Lucky you getting a new camera! I like the 'food' setting on mine too :-))
Your piping puts mine to shame. Great combo of flavours
Must admit I'm not a fan of either custard or rhubarb, but you make these cakes look delicious!
what a great twist to a cupcake with something a lot of people see as a bit 'old school', also, where did you get your piping bits? Mine done come out as big as that and struggling to find any!
Hi Nom
It's a set from Tala - it contains one reusable bag and three metal nozzles. I'm not very technical about my piping, some people know the names of the nozzles or the size...not me! This one looks like a star tip but with the pointy bits bent in to give a domed end.
Happy baking!
When I saw the title I wondered if it's the recipe from the Love bakery. It's still on my to bake list. Looks absolutely delicious. Great pics!
OMG - I can see why these were popular! Rhubarb and custard together in a cake is a heavenly idea.
Oh wow! "Yum" doesn't even cover it!
I am definitely sold on this idea. Such a great cupcake combo CC. Piping looks really good and photo's are looking great.
YUH-HUM! I think I've only ever had rhubarb and custard in sweets... but that's not even real rhubarb and custard! What a great idea for a cake flavour combo!
Looks AMAZING. Great pictures too. You do an awesome job showing your delicious foods.
~DearSarahbBog
Hello,
I agreed with every word on your blog. Great work. If you do have the time do pop over to mine at
http://rodas-recipes.blogspot.com
What fun, rhubarb and custard - great idea. Congratulations on your camera - the photos do look fantastic.

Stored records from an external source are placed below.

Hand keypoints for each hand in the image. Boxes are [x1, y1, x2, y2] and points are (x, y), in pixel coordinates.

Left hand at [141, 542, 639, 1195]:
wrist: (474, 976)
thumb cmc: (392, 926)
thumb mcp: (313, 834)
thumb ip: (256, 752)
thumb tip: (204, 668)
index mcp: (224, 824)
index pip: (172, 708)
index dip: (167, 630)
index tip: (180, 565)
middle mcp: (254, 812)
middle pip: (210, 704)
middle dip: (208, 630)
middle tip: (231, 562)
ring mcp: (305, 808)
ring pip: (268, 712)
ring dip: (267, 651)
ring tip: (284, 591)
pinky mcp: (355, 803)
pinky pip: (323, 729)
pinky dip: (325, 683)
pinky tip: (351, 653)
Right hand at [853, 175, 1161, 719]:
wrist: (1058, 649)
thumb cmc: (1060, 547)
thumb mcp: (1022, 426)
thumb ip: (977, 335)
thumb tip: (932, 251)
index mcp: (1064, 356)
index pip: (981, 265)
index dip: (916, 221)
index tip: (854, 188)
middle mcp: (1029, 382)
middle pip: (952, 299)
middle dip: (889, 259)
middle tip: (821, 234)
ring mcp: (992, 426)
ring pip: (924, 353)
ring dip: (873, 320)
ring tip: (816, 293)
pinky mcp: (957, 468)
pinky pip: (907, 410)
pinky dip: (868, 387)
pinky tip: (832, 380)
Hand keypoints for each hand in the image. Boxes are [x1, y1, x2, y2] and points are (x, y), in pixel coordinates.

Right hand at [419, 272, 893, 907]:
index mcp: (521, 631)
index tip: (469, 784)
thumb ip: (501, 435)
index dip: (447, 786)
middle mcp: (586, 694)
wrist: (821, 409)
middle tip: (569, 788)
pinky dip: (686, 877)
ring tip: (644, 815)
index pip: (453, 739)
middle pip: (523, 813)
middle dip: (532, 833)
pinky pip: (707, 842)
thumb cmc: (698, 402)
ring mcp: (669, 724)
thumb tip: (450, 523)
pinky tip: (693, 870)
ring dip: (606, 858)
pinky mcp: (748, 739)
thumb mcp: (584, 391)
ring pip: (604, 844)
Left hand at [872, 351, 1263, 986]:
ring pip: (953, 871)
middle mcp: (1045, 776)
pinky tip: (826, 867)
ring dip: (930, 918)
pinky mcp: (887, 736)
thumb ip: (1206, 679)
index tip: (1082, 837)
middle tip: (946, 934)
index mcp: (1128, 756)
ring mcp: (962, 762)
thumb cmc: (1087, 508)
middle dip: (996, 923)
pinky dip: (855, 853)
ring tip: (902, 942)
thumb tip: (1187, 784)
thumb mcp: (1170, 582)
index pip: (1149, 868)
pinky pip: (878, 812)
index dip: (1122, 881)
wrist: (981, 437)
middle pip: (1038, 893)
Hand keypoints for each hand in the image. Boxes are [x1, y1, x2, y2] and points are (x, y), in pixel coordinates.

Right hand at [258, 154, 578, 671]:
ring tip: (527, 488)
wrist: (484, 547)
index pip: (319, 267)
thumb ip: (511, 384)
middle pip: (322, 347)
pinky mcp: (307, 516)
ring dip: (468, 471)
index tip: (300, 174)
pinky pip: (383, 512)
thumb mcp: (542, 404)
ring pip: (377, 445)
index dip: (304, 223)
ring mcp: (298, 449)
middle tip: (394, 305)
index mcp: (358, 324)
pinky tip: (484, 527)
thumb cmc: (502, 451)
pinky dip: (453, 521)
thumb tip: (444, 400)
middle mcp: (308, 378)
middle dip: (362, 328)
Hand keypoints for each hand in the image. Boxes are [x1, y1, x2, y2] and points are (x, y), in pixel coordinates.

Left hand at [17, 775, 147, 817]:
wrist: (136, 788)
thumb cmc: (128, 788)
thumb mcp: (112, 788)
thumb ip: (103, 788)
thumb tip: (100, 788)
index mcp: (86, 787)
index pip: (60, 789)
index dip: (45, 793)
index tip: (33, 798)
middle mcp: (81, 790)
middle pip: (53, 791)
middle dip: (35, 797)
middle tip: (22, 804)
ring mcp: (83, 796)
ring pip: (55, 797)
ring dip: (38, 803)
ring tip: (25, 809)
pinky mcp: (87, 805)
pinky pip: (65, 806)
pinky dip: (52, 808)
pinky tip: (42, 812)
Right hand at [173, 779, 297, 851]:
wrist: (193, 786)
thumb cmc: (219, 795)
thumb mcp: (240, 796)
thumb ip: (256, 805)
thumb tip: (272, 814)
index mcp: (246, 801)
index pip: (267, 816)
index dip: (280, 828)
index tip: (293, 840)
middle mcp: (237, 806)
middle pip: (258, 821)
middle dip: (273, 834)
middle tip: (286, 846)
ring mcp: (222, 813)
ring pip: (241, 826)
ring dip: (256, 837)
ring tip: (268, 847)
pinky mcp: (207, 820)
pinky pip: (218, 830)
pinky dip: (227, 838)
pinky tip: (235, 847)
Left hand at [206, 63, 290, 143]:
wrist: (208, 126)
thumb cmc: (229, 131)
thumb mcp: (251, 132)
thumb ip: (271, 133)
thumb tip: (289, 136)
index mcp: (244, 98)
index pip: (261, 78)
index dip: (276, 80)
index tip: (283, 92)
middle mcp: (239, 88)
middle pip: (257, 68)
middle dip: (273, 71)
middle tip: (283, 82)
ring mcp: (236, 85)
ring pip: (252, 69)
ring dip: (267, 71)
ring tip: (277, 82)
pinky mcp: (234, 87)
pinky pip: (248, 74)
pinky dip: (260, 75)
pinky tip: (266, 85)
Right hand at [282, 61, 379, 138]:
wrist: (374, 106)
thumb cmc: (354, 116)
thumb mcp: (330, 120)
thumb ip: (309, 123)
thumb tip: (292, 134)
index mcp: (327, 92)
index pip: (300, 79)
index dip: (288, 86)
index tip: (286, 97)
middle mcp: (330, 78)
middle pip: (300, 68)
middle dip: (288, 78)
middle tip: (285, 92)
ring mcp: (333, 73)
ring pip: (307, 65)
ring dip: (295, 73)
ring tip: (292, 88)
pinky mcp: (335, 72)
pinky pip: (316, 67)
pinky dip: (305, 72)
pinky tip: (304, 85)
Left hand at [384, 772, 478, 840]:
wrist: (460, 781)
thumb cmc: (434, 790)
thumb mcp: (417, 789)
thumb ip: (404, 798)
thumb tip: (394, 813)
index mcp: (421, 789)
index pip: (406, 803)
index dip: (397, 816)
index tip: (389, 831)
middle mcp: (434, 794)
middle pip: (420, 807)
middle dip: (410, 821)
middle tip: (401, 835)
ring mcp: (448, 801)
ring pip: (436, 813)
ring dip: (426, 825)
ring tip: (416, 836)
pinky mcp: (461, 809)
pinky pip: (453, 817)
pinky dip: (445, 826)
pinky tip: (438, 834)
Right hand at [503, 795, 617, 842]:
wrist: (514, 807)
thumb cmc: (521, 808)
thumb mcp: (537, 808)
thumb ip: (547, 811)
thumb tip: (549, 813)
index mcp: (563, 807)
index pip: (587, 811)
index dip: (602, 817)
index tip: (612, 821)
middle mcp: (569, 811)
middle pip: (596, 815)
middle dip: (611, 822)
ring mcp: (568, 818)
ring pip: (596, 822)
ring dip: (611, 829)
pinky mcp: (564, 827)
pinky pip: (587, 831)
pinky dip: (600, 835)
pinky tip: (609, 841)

Yes. I must make these. Thanks for the inspiration.
Okay, kick me for being so lax in catching up with you. How did I miss these?! This is crack in a wrapper and I must make them. You keep outdoing yourself!
The cakes look amazing. I think this is a great combination of fruit. I ought to try this recipe out! Thanks
-Andrew
[cooking contests]
Loving the look of these! Think I will have a go at making a batch.
I am so happy someone's finally made these! I'm going to try tonight. Thanks for the tips!
I made these cupcakes a few weeks ago ... they were a SMASH hit & I blogged about them here. Thanks for the inspiration!